→ **WHAT NEEDS TO BE DONE**:
Pick up at the line with "5.84–6.84) in Tuscany.". Write it out exactly, along with each later line through the end of the data, and nothing more.

→ **SUPPLIED INFORMATION**:
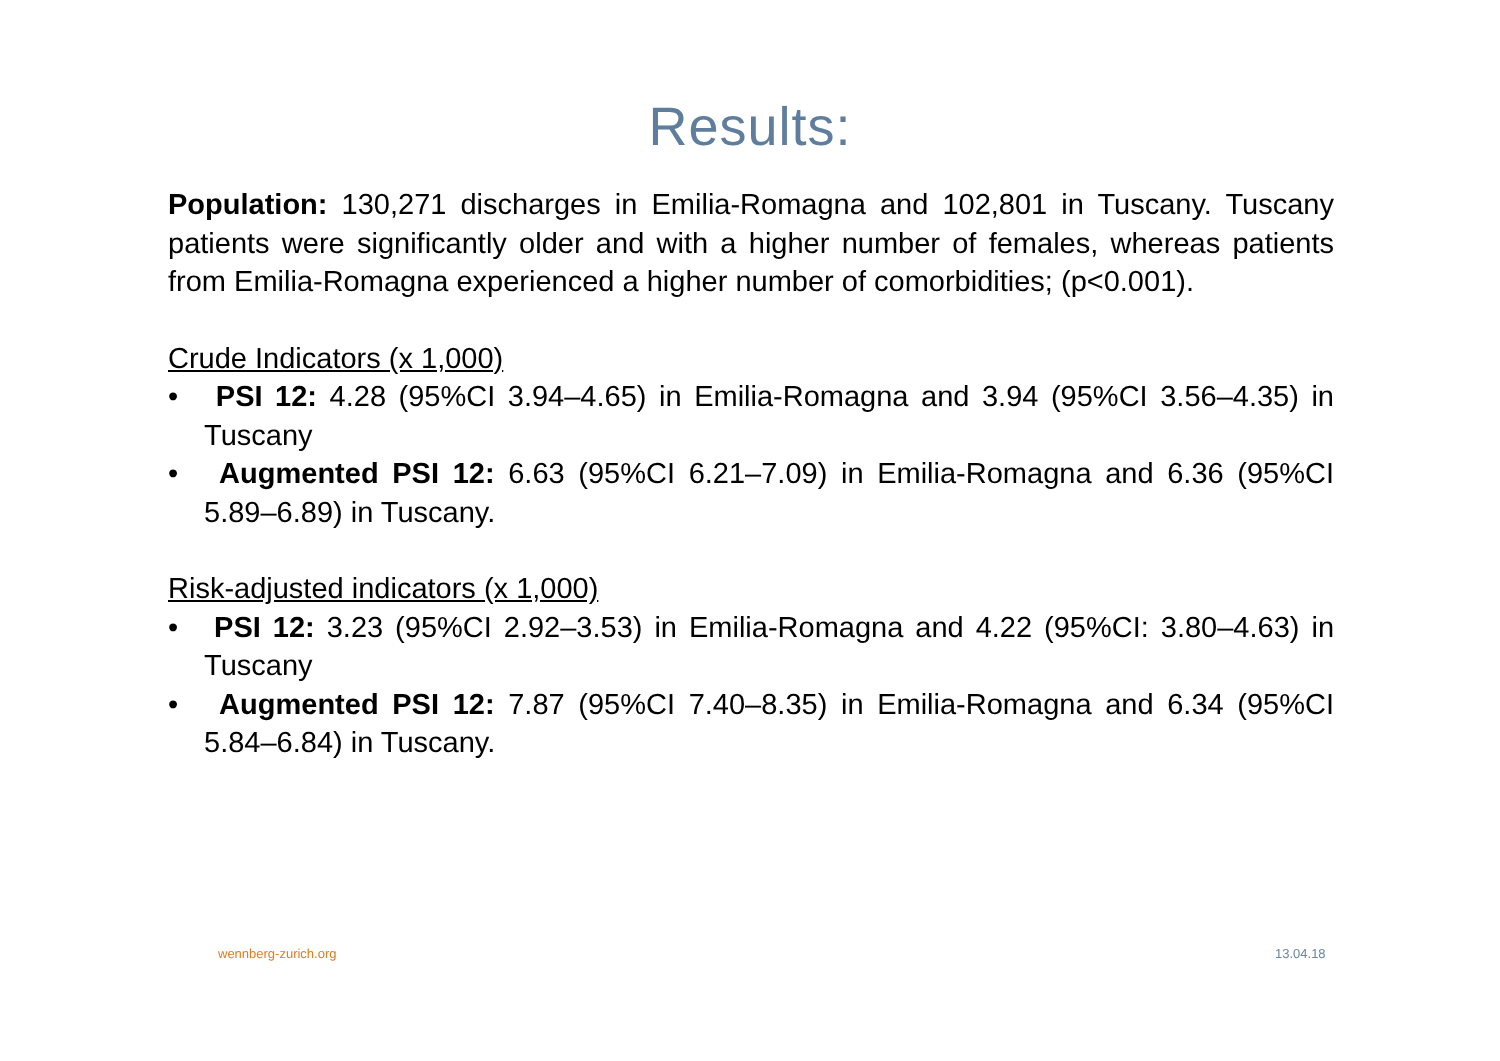Results:
Population: 130,271 discharges in Emilia-Romagna and 102,801 in Tuscany. Tuscany patients were significantly older and with a higher number of females, whereas patients from Emilia-Romagna experienced a higher number of comorbidities; (p<0.001).
Crude Indicators (x 1,000)
• PSI 12: 4.28 (95%CI 3.94–4.65) in Emilia-Romagna and 3.94 (95%CI 3.56–4.35) in Tuscany
• Augmented PSI 12: 6.63 (95%CI 6.21–7.09) in Emilia-Romagna and 6.36 (95%CI 5.89–6.89) in Tuscany.
Risk-adjusted indicators (x 1,000)
• PSI 12: 3.23 (95%CI 2.92–3.53) in Emilia-Romagna and 4.22 (95%CI: 3.80–4.63) in Tuscany
• Augmented PSI 12: 7.87 (95%CI 7.40–8.35) in Emilia-Romagna and 6.34 (95%CI 5.84–6.84) in Tuscany.
wennberg-zurich.org 13.04.18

→ **ANSWER SPACE**:
• Augmented PSI 12: 7.87 (95%CI 7.40–8.35) in Emilia-Romagna and 6.34 (95%CI 5.84–6.84) in Tuscany.
wennberg-zurich.org 13.04.18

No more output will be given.